Tuesday Morning Foreign Region DVD Report: "O Sangue" (Pedro Costa, 1989)

Glenn Kenny

When asked, if I recall correctly, by an interlocutor from the late, great, Musician magazine, what he hoped to achieve via his bass playing, the magnificent (and still active) musician Charlie Haden responded, "I want to make every note beautiful." And every note Haden plays, sweet or sour, is always beautiful, well-rounded, kind of a staggering individual work in and of itself.

Watching Portuguese director Pedro Costa's first feature, 1989's O Sangue, one imagines that a kind of similar mission moved the filmmaker, who had put himself through a lengthy apprenticeship assisting other filmmakers who did not quite share such an idea.

Every single shot in O Sangue is beautiful, incredibly sharp and well-defined, suffused with ache and sensuality. The multi-leveled cinematic references—to Murnau's Sunrise, to the films of Val Lewton, which Costa will reference even more explicitly in his next feature Casa de Lava, to Antonioni and to Bertolucci and to Bellochio; they're all here, maybe encyclopedically so, and yet they never feel self-conscious, or decadent.

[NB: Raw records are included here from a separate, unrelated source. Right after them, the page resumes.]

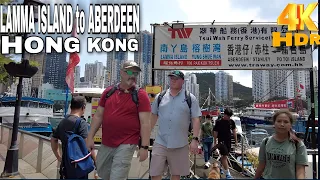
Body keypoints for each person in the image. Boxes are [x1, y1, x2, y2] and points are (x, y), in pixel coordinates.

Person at [86, 61, 152, 180]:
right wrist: (90, 137)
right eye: (130, 72)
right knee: (102, 174)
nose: (133, 76)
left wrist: (144, 147)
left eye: (135, 73)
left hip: (127, 143)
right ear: (121, 72)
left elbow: (145, 123)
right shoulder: (108, 92)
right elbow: (98, 115)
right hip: (106, 142)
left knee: (117, 176)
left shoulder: (141, 95)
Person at [150, 70, 202, 180]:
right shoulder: (160, 96)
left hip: (180, 143)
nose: (173, 81)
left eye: (176, 79)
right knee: (155, 173)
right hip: (160, 142)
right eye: (171, 78)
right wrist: (145, 136)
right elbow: (153, 116)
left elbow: (196, 119)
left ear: (182, 81)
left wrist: (195, 140)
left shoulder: (190, 98)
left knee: (176, 174)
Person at [254, 109, 308, 179]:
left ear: (290, 125)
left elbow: (300, 170)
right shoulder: (266, 142)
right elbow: (261, 166)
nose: (282, 124)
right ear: (274, 123)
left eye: (286, 122)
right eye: (279, 121)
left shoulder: (298, 144)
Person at [50, 96, 91, 179]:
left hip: (65, 165)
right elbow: (87, 143)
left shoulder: (62, 122)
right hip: (79, 165)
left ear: (71, 106)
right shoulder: (81, 123)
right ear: (83, 107)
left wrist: (58, 157)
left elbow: (54, 140)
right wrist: (95, 160)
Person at [213, 108, 237, 179]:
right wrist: (215, 142)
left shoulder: (231, 122)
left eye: (230, 116)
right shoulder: (219, 122)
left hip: (228, 141)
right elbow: (215, 132)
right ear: (224, 114)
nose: (228, 118)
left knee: (224, 156)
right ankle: (228, 174)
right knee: (224, 157)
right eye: (227, 116)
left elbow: (234, 131)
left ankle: (221, 168)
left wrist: (236, 141)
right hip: (221, 142)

It is a breathtaking film to watch. An incredibly vibrant first feature that has its own vital blood pulsing through its celluloid veins. Two young brothers and a sympathetic teen girl try to figure out their way in the world after the death of their abusive and generally up-to-no-good father. The ties of the blood are strong but they can't solve everything. The portrait the picture paints of a criminal underworld that's just as out of sorts and desultory as the brothers themselves is droll, understated, signaling a filmmaker of admirable maturity and humor.

And yet. Watching this from the vantage points of the monumental, and monumentally challenging, films Costa has made in recent years—the trying, corroding, ultimately affirming In Vanda's Room and the equally patience-trying but richly rewarding Colossal Youth among them—one can understand how Costa came to see this particular mode of filmmaking as a dead end. The control he applied to every shot, the manipulation of the music (he has said "[I was] completely enchanted with American movies and their music so I committed some crimes, like using Stravinsky") the deliberate murkiness of the film's storyline, as if he was in the running to create an enigma rather than illuminate one—all of these features, so pronounced here, are ones that the filmmaker would slough off.

But not all at once. As Costa has oft-stated, his next feature, Casa de Lava, was originally intended as a kind of remake of Lewton's I Walked with a Zombie. And in his feature after that, Ossos (Bones), the first film he shot in the desolate Fontainhas district of Lisbon, he makes the mistake of having one of his characters play a song by Costas' beloved punk minimalists Wire on the stereo, the sort of imposition he would completely renounce for In Vanda's Room and Colossal Youth (although the latter's English-language title is, admittedly, cribbed from Young Marble Giants, another minimalist combo of the post-punk era).

So what to do with O Sangue? Hardcore Costaphiles seem to find it a bit problematic, as does Costa himself. (This terrific essay posted a year back at The Evening Class is an excellent summation of various critical positions on the film, including our own Daniel Kasman's perspective, which was published before the birth of The Auteurs.) As a relatively late convert to Costa, I find the picture endlessly fascinating and intriguing. To put it in the vocabulary of a punk rocker, it's as if he started with Rocket to Russia and worked backwards to The Ramones. If you don't speak punk rock, here's what Robert Christgau said about Russia: "Having revealed how much you can take out and still have rock and roll, they now explore how much you can put back in and still have Ramones." O Sangue can be seen as Costa/cinema with stuff put back in: moving camera, a particular use of music, and so on.

And it is always beautiful, and the new Second Run DVD is a gorgeous reproduction with smart, moving extras, including essays by Adrian Martin and Frédéric Bernard, and a short film in which the late director of the director of the Portuguese Cinemateque, Joao Bénard da Costa, reads from an appreciation of the film.